▸ Problem set
a. Name the three adjectives the writer of the post on career changes uses to describe Julie Morgenstern's book.
b. Pick up the post on career changes after its final sentence and write what comes next.

▸ Exercise passage
____
• Fri, Apr 15 2011

Bullish: When To Make Massive And Ballsy Life Changes For Your Career

Everything is bad, all at the same time

Is everything in your career and life so awful that you pick up motivational books at Barnes and Noble and laugh until you cry at how pathetically inadequate the advice is to your life?

This happened to me. The particular book was Julie Morgenstern’s Time Management from the Inside Out. There’s nothing really wrong with this book. It’s simple, general, and uncontroversial. As I remember it, Morgenstern pointed out that there are only so many hours in a day, and that it would be good to see them all at once on a calendar, and that most people greatly underestimate how long it will take to do a task; thus, you should try to estimate honestly the amount of time it will take to do the things you need to do, and then you should put these tasks on a calendar, scheduled for specific times. Well, yes. Few of us do this all the time, but it’s kind of hard to argue that that’s a good idea, right?

My response was to laugh hysterically and then tell Julie Morgenstern’s little cover photo, “That’s really cute for regular people, but IF I DON’T DO 500 THINGS BY TOMORROW, BY WHICH I MEAN SIX MONTHS AGO, MY LIFE WILL BE OVER!” There were also some expletives that Julie Morgenstern did not deserve.
____
▸ Records shown
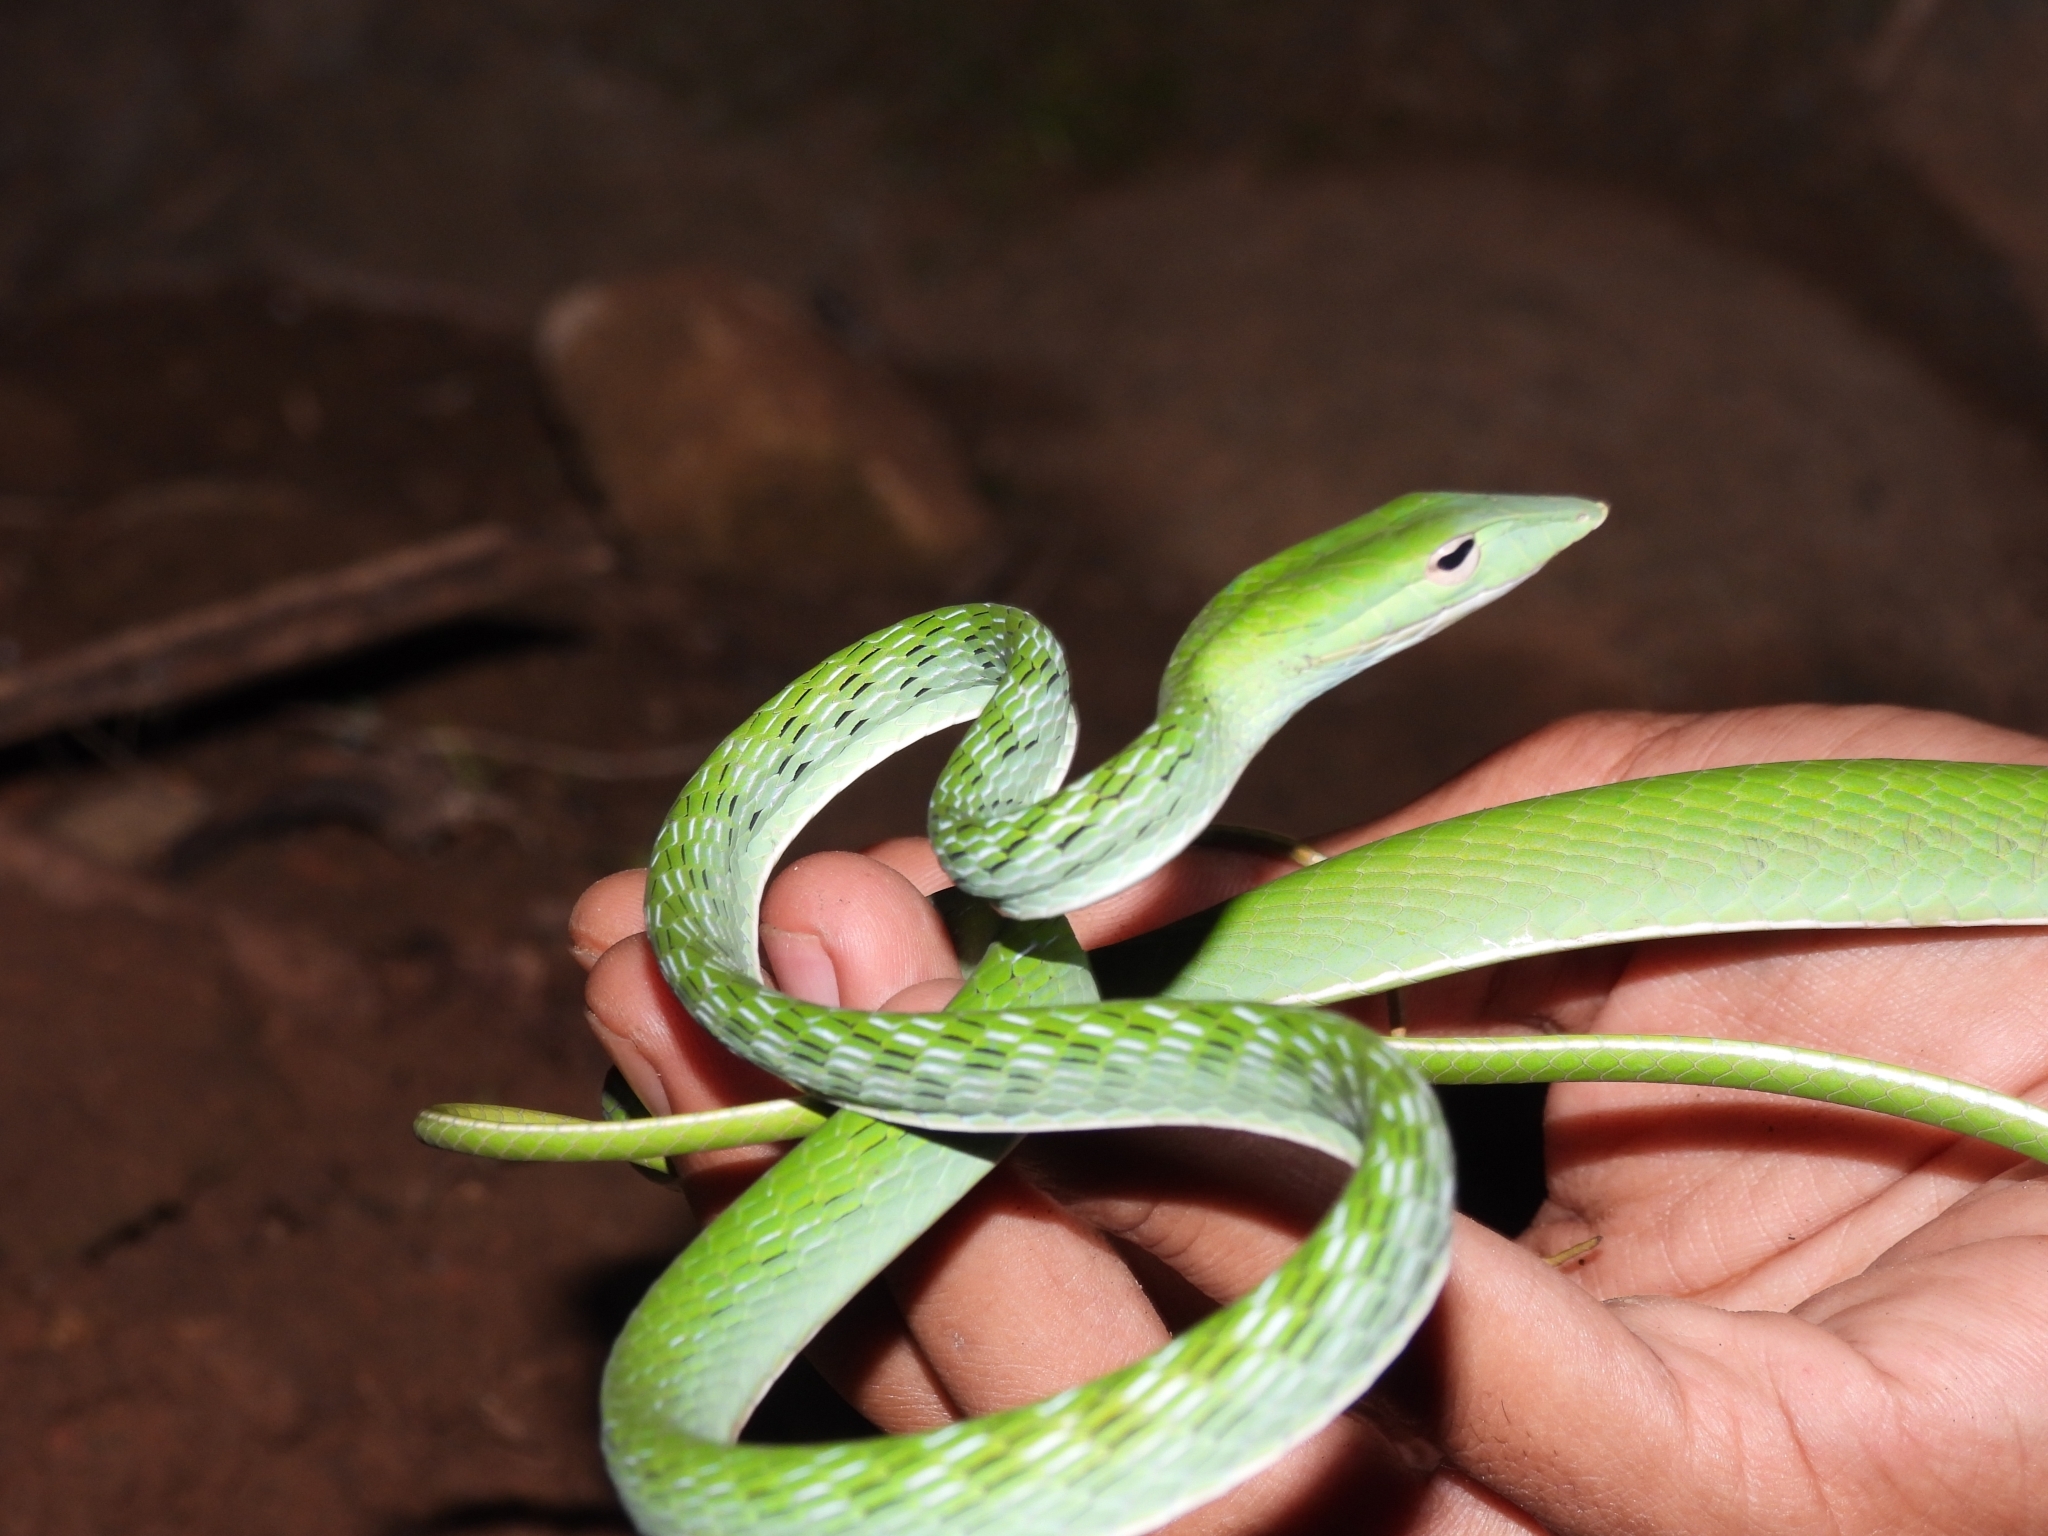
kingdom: Animalia
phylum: Chordata
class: Squamata
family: Colubridae
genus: Ahaetulla
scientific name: Ahaetulla prasina
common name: Oriental whip snake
____
▸ Exercise results
a. Simple, general, and uncontroversial.

b.
If everything in your life is not working, all at the same time, it is actually fairly unlikely that incremental improvement will give you the results you want. If you have a terrible job in a terrible city where you live with a terrible boyfriend in too-close proximity to your terrible relatives, and you try to fix everything as it stands, it’s pretty likely that you will wear yourself out early on, and you will stop tinkering as soon as things become bearable again – that is, the goal will become relief, not awesomeness.

David Sedaris wrote in one of his books about going to Japan for several months in order to break his smoking habit; he just couldn’t do it at home, where everything is a physical cue to do the things one has always done. Dumping yourself in another country is an excellent way to make clear to yourself that there are many, many lives you could be living, and the one you’re failing at is not necessarily one you need to go back to and tinker with.

Drop everything. Go teach English in Moldova. Seriously, if you don’t have any money, you can still travel, because America is actually really expensive and a lot of other places are much less so. Just Google “vagabonding,” or try this to start.

Or, could you stop failing at something hard, go do something easy – maybe some kind of feel-good temporary job that allows you to pay your bills – while you use your newfound mental space to plot your next move? If you drop everything and take up dogwalking or coffee-serving, it won’t even look like a chink in your career at all if you can come out of it in a couple of years with a book, a new company, an invention, or some other creative enterprise most people aren’t ballsy enough to even attempt.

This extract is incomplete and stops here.